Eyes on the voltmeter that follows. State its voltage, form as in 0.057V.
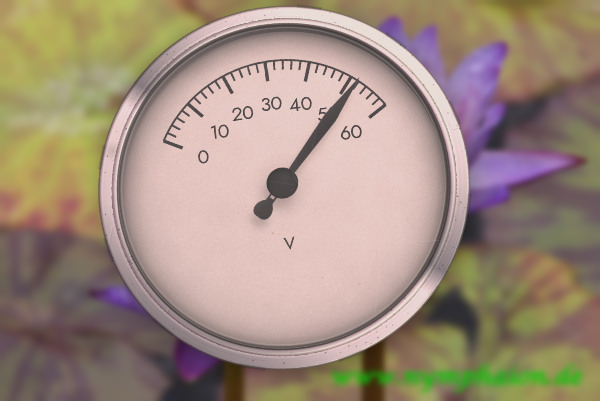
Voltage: 52V
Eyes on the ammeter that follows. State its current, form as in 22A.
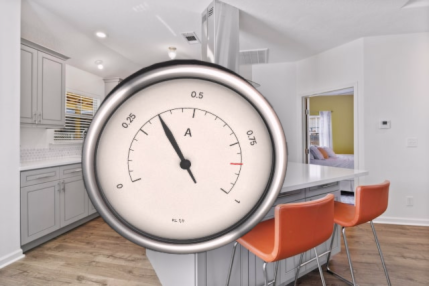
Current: 0.35A
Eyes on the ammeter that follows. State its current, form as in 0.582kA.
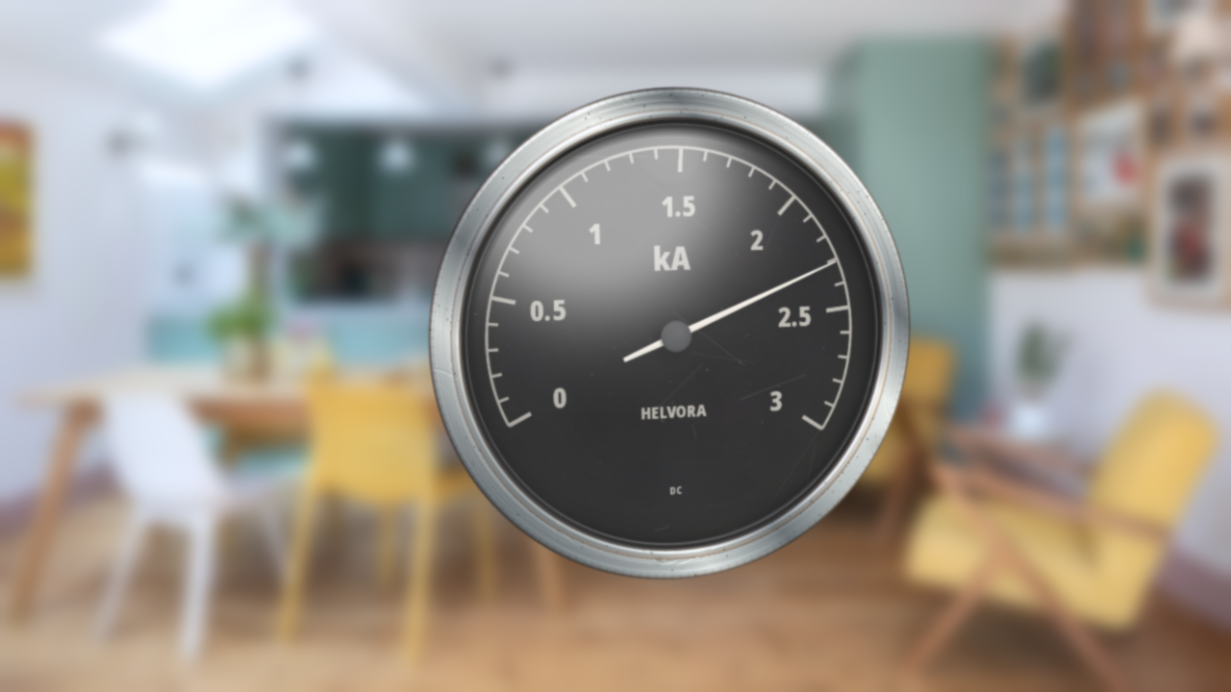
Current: 2.3kA
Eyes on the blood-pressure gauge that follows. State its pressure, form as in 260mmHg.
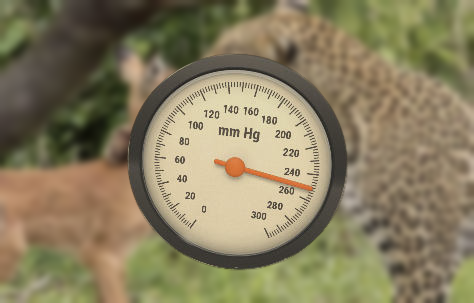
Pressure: 250mmHg
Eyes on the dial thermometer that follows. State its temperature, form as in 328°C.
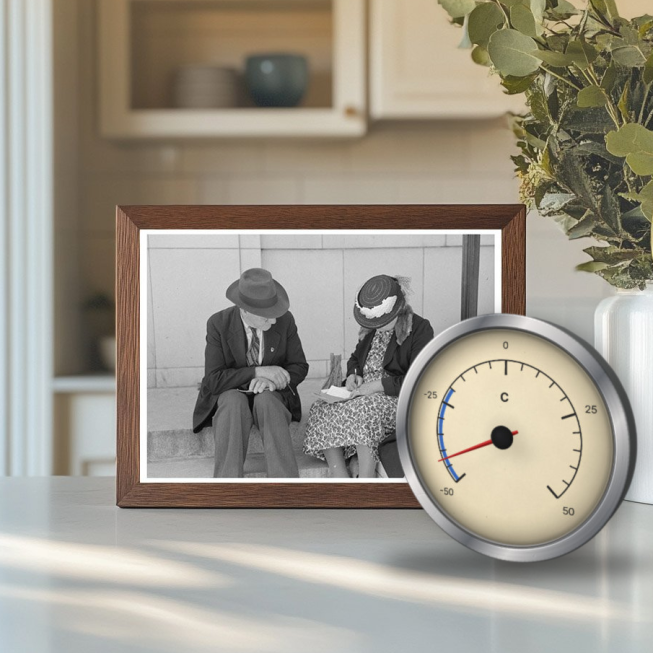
———
Repeat all the items above word for word, leaving out the pictures.

◆ The completed task ◆
Eyes on the voltmeter that follows. State its voltage, form as in 0.057V.
Voltage: 52V
Eyes on the ammeter that follows. State its current, form as in 22A.
Current: 0.35A
Eyes on the ammeter that follows. State its current, form as in 0.582kA.
Current: 2.3kA
Eyes on the blood-pressure gauge that follows. State its pressure, form as in 260mmHg.
Pressure: 250mmHg
Eyes on the dial thermometer that follows. State its temperature, form as in 328°C.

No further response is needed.